** Opening TEXT PASSAGE block **

For its part, the ABA is looking at best skills teaching practices nationwide. Eric J. Gouvin, a Western New England University law professor, chairs an ABA committee on adjunct faculty and skills training that recently surveyed 116 ABA-accredited schools.

He said innovative practices range from seminars in which practicing lawyers teach students to apply what they are learning in traditional classes, to team-teaching approaches in which a practicing lawyer offers a hands-on approach to theory imparted by professors.

"It has been a persistent criticism that law schools don't do a very good job of teaching students how to do what lawyers do," said Gouvin. "There's really a trend lately toward experiential learning as a way to remedy the shortcomings of the traditional curriculum."

Expensive Proposition

At UConn, Chill said his curriculum committee is studying models nationwide; in one of them, the last year of law school is dedicated exclusively to skills training. Other schools have added modules to traditional theoretical courses under which, for example, a student in a first-year contracts class learns how to actually draft a contract.

Still others, including Yale, offer practical companion courses. In Yale's business law program, for instance, students can take financial accounting and finance courses.

If schools do change their teaching models it may be an expensive proposition. "The more experiential learning you do the lower your teacher-to-student ratio has to be," Chill said. Experiential courses also require bringing in working lawyers and paying them an acceptable rate.

Like Western New England's Gouvin, Chill said there has been some resistance to changing the traditional model, in which a professor teaches theory via case law. "There's been some reluctance traditionally to move in this direction. [Some believe] training people in lawyering skills is somehow mundane work, cookbook kind of stuff," Chill said. "Nothing could be further from the truth. There is nothing intellectually richer than putting students into the shoes of practicing lawyers."

One Yale student said the value of experiential learning can't be overestimated.

"I have been consistently amazed by the opportunities available to me through Yale Law School's clinical program. For the past two semesters, I have worked in the Veterans Legal Services Clinic (one of many clinics at the law school) and have had several incredible experiences doing substantive, interesting legal work," said Laura Keay via email. "Clinics are really a win-win situation - clients get the help they need, and students acquire valuable legal skills for the future."

Practical courses can also sometimes save students from costly mistakes down the road. At Quinnipiac law school, students in attorney Minchella's class were not exactly eager to hang out a shingle after he gave them a feel for what's involved.

He tells them they need six months to a year's worth of cash set aside to help pay bills while they get the business going. "Unless you're going into practice with cash going in, it's going to be difficult," said Minchella.

After figuring in student loan payback, student Amanda DeMatteis, 25, wondered aloud, "How are you possibly going to make that work?"

For Emmet, a 59-year-old academic librarian, law school is the realization of a dream delayed by raising children and other pursuits. She said she will probably not open a practice right out of law school, but has a "good road map" provided by Minchella's class.

Other students already had jobs waiting for them in family practices but were looking for new ideas. Kyle O'Hearn, of Norwich, was taking the course to prepare himself to take over his 81-year-old grandfather's law business. Fellow student Kara Summa works with her father and his partner at Summa & Ryan P.C. in Waterbury and has already brought several of Minchella's ideas back to the firm.

O'Hearn may have inadvertently summed up what is at the heart of the self-reflection occurring among law school administrators these days. After all, the legal landscape is shifting before their very eyes.

"I tried to take a lot of practical stuff," he said, adding, "I wish there was more."

** Closing TEXT PASSAGE block **

* TASKS TO PERFORM:
1 - Translate this sentence from the law school skills training article into Spanish: "Still others, including Yale, offer practical companion courses."
2 - According to the law school skills training article, how many ABA-accredited schools did the ABA committee on adjunct faculty and skills training recently survey?

** Opening DATASET block **

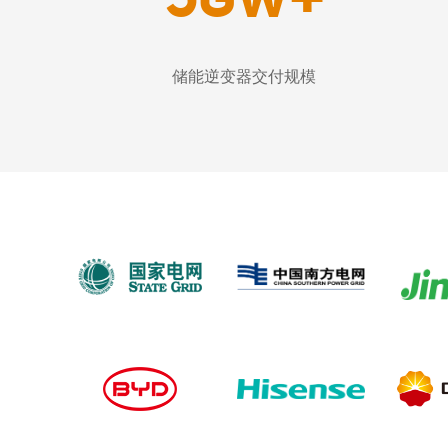
储能逆变器交付规模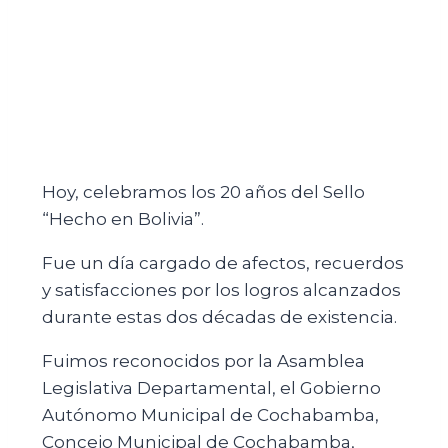
Hoy, celebramos los 20 años del Sello
“Hecho en Bolivia”.
Fue un día cargado de afectos, recuerdos
y satisfacciones por los logros alcanzados
durante estas dos décadas de existencia.
Fuimos reconocidos por la Asamblea
Legislativa Departamental, el Gobierno
Autónomo Municipal de Cochabamba,
Concejo Municipal de Cochabamba,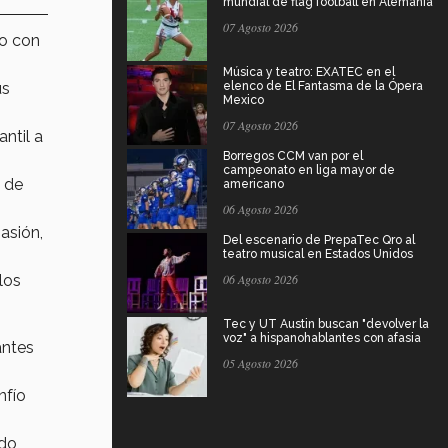
mundial de flag football en Alemania
07 Agosto 2026
o con
Música y teatro: EXATEC en el
us
elenco de El Fantasma de la Ópera
Mexico
07 Agosto 2026
antil a
Borregos CCM van por el
campeonato en liga mayor de
e de
americano
06 Agosto 2026
asión,
Del escenario de PrepaTec Qro al
teatro musical en Estados Unidos
los
06 Agosto 2026
Tec y UT Austin buscan "devolver la
voz" a hispanohablantes con afasia
antes
05 Agosto 2026
nfío
do,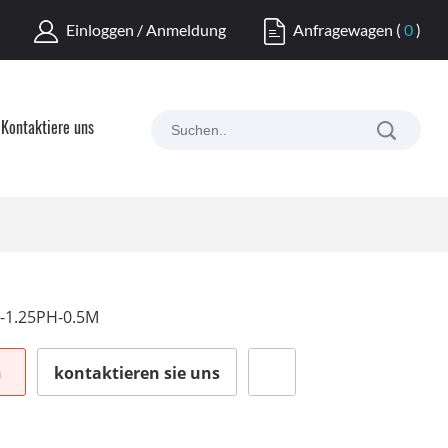
Einloggen / Anmeldung
Anfragewagen
(
0
)
Kontaktiere uns
-1.25PH-0.5M
n
kontaktieren sie uns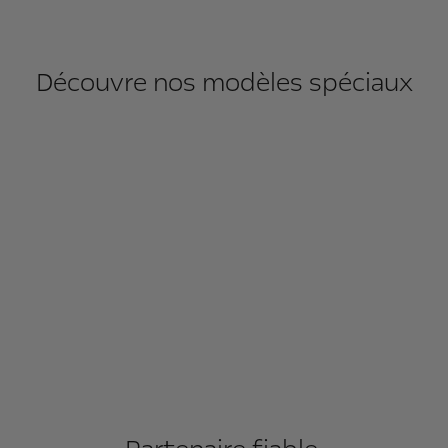
Découvre nos modèles spéciaux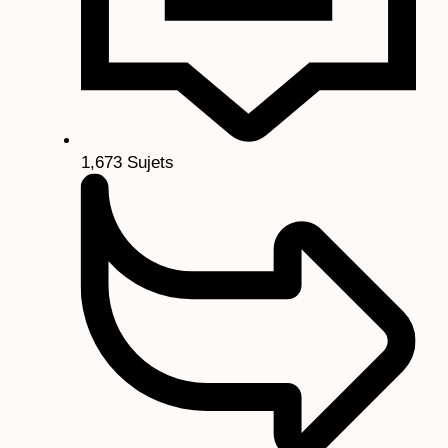
1,673
Sujets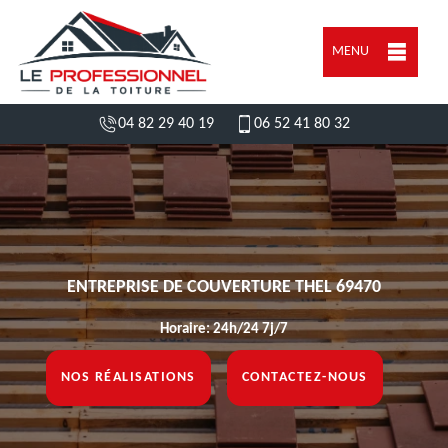
MENU
04 82 29 40 19
06 52 41 80 32
ENTREPRISE DE COUVERTURE THEL 69470
Horaire: 24h/24 7j/7
NOS RÉALISATIONS
CONTACTEZ-NOUS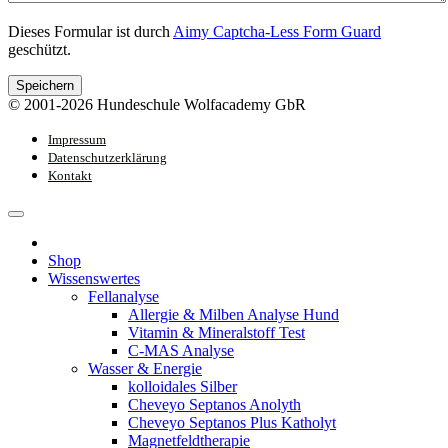
Dieses Formular ist durch
Aimy Captcha-Less Form Guard
geschützt.
Speichern
© 2001-2026 Hundeschule Wolfacademy GbR
Impressum
Datenschutzerklärung
Kontakt
Shop
Wissenswertes
Fellanalyse
Allergie & Milben Analyse Hund
Vitamin & Mineralstoff Test
C-MAS Analyse
Wasser & Energie
kolloidales Silber
Cheveyo Septanos Anolyth
Cheveyo Septanos Plus Katholyt
Magnetfeldtherapie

** Closing DATASET block **

* TASK-BY-TASK SOLUTIONS:
1 - Otras más, incluida Yale, ofrecen cursos complementarios prácticos.

2 - 116